I have been using--and understanding--"mindfulness" in the everyday, ordinary sense of conscious awareness, thinking that living mindfully would entail making an effort to actively see and then seek understanding of the people and events around me.  I would have taken my sense of the word from the adjectival form, mindful, itself a synonym for a nice array of words for paying attention (aware) with a touch of wariness (chary).  Adding "ness" on the end, would just make the term an abstraction of the activities described by mindful and, perhaps, take us back to the root word "mind," with its heavy emphasis on the brain and mentation.

One might even take in the elements of the root that are verbs:  "I don't mind the weather when I have a cozy fire;" "Don't mind what other people say;" "Mind the gap."  In this sense, we are looking at an element of "caring" as well as of "paying attention."

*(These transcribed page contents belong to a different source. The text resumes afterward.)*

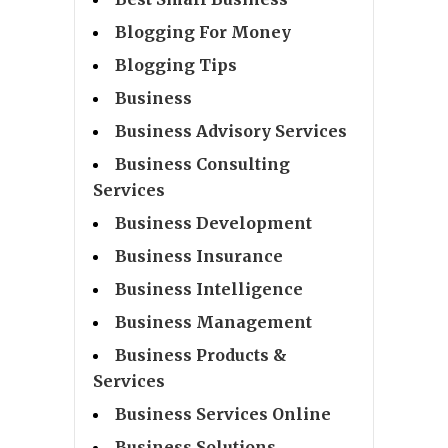
Blogging For Money
Blogging Tips
Business
Business Advisory Services
Business Consulting
Services
Business Development
Business Insurance
Business Intelligence
Business Management
Business Products &
Services
Business Services Online
Business Solutions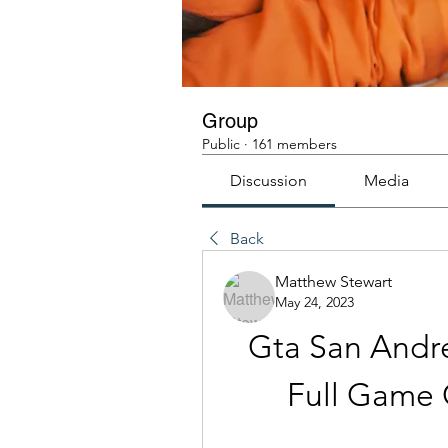
Group
Public
·
161 members
Discussion
Media
Back
Matthew Stewart
May 24, 2023
Gta San Andr
Full Game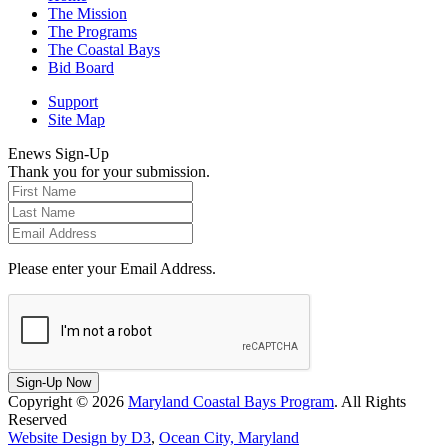
The Mission
The Programs
The Coastal Bays
Bid Board
Support
Site Map
Enews Sign-Up
Thank you for your submission.
Please enter your Email Address.
Sign-Up Now
Copyright © 2026
Maryland Coastal Bays Program
. All Rights
Reserved
Website Design by D3
,
Ocean City, Maryland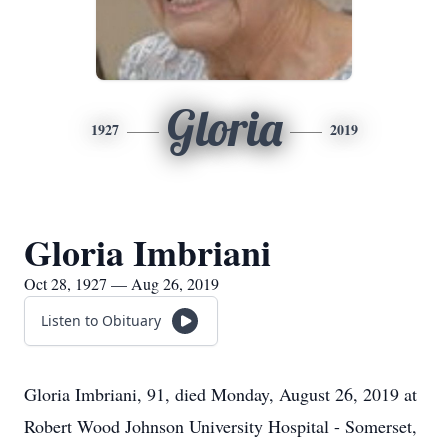
Gloria
1927
2019
Gloria Imbriani
Oct 28, 1927 — Aug 26, 2019
Listen to Obituary
Gloria Imbriani, 91, died Monday, August 26, 2019 at
Robert Wood Johnson University Hospital - Somerset,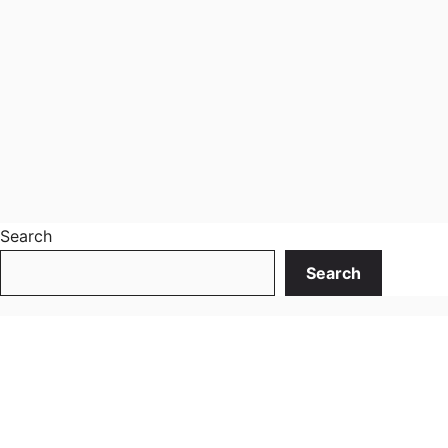
Search
Search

Since I am more familiar with these aspects of the word, I am more at ease thinking of them in terms of how we might apply this version of mindfulness to living an ethical life.  I will have to study a bit more to become comfortable with the second definition and how it might be applied to my life at a later time.  In the meantime, I want to look at "living mindfully" as living with attention to detail and context and meaning.  I would take it beyond the present moment to incorporate past as well as future.  Notwithstanding the mental/thought elements associated with the term, I would also extend the concept to action.

For example, I am thinking that living mindfully would include shopping mindfully, driving mindfully, treating others mindfully, and so on.  Mindfulness in this sense is quite congruent with the commitments we make in Ethical Culture.  I will be exploring some of these aspects of living mindfully in later posts.